そうすることで、走者・コーチャーの責任範囲が明確になりベンチからはどのような声掛けをすると有効な補助になるか?も明確になります。

↓  走塁に関する項目は、こちらから!
★【走塁 ここからスタート】走塁技術で1点・試合の流れをつかむ|工藤康博

🥎 3塁コーチャーの役割

◉ 走者の3塁進塁の判断

走者が3塁進塁をするか? の判断は3塁コーチャーが出します。

図は右中間に長打となる打球が飛んだ状態

 ● 打者が長打を打った時に3塁を狙うかどうか?
 ● 1塁走者がライト前安打で3塁を狙うかどうか?
特に走者から打球の行方が見にくい場合は(右中間・ライト方向の打球…)、3塁コーチャーの指示が重要になります。

◉ 走者の本塁突入の判断

走者が本塁突入をするか? の判断は3塁コーチャーが出します。

図は走者2塁のときに左前に単打となる打球が飛んだ状態

 ● 2塁走者がシングルヒットで本塁を狙うかどうか?
 ● 1塁走者が長打で本塁を狙うかどうか?
特に3塁走者から打球の行方はほぼ見えないので(レフト側の打球以外)、3塁コーチャーの指示が重要になります。

2塁を回ったら、レフト側の打球以外は打球の行方が見られないため、本塁突入の判断3塁コーチャーが行います。この判断は、得点に直結する重要な役割となります。

◉ 2塁走者・3塁走者への指示や情報共有

2塁走者や3塁走者がいるときは、走者と情報共有・指示を行ないます。

≪ボールがある場所を確認≫

外野から送球が来て遊撃手に戻った状態
遊撃手が持っていることを走者に伝える

走者がボールの場所を把握せず不意にベースを離れることがないよう(不意の送球・隠し球 等でアウトになることを防ぐよう)、特に野手から投手にボールが返るところまでは 必ず指差し確認をしボールの所在を声に出して走者に知らせます。

≪アウトカウントを確認≫

アウトカウントは、ワンプレーが終わるたびに必ず走者と確認しボーンヘッド等 防げるミスを出さないようにします。

指示 =
(1) 本文をもとに、次の問いに答えよ。
(a) 走者が3塁進塁をするかどうかの判断は、誰が出すか。
(b) ボールの所在を走者に知らせるとき、特にどこまでは必ず指差し確認をするか。
(c) アウトカウントは、いつ走者と確認するか。
(2) 本文のうち、「走者が本塁突入をするか? の判断は3塁コーチャーが出します。」で始まり「2塁走者や3塁走者がいるときは、走者と情報共有・指示を行ないます。」で終わる部分を書き直せ。その際、「本塁突入」はすべて「ホーム突入」に置き換えること。

資料 =
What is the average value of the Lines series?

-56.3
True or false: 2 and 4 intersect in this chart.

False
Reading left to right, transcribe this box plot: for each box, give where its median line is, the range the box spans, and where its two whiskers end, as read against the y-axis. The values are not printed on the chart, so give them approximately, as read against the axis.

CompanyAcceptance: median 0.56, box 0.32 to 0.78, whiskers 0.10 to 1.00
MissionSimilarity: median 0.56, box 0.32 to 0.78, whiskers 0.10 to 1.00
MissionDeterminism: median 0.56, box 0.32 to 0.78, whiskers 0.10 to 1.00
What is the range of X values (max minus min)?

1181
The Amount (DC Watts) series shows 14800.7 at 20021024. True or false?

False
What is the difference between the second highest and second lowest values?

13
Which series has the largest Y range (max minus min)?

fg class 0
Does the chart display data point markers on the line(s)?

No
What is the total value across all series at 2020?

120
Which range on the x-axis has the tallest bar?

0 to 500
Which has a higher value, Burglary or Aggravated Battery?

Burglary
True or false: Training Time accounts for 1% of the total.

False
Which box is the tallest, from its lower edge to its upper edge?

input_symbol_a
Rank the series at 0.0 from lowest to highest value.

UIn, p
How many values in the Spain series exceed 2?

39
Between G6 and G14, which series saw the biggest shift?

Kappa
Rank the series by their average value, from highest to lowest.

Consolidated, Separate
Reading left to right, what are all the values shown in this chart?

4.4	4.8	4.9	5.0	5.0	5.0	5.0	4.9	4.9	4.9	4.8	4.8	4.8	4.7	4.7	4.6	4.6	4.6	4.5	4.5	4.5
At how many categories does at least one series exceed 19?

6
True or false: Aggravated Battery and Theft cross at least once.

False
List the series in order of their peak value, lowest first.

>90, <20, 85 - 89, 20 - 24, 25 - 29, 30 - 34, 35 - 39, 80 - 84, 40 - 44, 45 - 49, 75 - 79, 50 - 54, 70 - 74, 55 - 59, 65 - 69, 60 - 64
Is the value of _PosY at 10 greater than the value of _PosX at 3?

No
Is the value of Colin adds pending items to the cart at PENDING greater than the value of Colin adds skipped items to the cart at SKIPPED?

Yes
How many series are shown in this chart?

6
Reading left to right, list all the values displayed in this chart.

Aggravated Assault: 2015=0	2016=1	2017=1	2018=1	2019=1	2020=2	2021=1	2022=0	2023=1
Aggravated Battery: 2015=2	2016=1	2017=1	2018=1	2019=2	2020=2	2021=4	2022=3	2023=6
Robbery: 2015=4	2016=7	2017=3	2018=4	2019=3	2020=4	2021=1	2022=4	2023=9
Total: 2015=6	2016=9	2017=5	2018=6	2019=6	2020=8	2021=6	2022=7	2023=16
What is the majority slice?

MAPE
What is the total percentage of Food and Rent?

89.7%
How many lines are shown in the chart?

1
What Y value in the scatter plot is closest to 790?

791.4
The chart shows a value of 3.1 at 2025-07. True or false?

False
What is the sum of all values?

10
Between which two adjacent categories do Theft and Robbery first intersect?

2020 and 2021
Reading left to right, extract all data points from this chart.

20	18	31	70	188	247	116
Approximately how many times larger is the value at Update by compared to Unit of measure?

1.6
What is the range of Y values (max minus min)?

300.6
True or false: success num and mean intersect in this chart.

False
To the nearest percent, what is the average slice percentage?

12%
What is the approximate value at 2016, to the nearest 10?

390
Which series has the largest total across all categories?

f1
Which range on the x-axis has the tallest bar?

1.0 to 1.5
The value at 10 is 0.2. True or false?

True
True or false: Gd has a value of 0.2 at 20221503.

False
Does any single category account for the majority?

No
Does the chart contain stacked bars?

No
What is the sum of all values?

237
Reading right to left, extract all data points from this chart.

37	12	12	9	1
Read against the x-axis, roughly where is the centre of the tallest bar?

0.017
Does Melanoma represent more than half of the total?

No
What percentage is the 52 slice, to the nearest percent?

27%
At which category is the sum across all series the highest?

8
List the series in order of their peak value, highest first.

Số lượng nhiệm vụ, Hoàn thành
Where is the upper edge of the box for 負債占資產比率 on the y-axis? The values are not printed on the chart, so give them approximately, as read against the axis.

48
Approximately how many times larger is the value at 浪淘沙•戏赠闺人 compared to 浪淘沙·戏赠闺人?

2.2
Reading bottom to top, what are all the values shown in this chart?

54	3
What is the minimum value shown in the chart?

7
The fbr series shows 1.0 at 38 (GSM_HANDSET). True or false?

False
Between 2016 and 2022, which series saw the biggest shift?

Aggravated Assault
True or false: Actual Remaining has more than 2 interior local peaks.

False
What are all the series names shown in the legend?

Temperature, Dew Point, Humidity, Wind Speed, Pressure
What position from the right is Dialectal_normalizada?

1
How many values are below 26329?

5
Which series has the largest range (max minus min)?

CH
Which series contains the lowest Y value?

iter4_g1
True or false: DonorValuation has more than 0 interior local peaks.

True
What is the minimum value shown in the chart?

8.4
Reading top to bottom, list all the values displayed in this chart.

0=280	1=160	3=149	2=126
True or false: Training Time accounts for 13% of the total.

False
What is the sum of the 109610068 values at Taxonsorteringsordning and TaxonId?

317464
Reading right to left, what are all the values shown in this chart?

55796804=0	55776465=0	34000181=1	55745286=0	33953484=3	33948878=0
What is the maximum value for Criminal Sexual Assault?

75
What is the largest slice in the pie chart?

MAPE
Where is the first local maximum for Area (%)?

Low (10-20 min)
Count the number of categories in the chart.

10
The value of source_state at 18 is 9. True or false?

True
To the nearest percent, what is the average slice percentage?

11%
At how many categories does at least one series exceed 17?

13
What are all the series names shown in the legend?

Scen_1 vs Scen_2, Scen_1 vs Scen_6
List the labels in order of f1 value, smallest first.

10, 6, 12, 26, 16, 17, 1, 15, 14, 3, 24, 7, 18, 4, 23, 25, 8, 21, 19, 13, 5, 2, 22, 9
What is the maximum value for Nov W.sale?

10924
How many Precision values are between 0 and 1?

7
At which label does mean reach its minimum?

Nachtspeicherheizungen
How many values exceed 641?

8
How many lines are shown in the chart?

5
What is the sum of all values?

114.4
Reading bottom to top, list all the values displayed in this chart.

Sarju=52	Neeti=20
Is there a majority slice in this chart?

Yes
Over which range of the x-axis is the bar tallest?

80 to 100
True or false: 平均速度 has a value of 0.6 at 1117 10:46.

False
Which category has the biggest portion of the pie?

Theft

解答 =
(1)
(a) 3塁コーチャー
(b) 野手から投手にボールが返るところまで
(c) ワンプレーが終わるたびに

(2)
走者がホーム突入をするか? の判断は3塁コーチャーが出します。

図は走者2塁のときに左前に単打となる打球が飛んだ状態

 ● 2塁走者がシングルヒットで本塁を狙うかどうか?
 ● 1塁走者が長打で本塁を狙うかどうか?
特に3塁走者から打球の行方はほぼ見えないので(レフト側の打球以外)、3塁コーチャーの指示が重要になります。

2塁を回ったら、レフト側の打球以外は打球の行方が見られないため、ホーム突入の判断3塁コーチャーが行います。この判断は、得点に直結する重要な役割となります。

◉ 2塁走者・3塁走者への指示や情報共有

2塁走者や3塁走者がいるときは、走者と情報共有・指示を行ないます。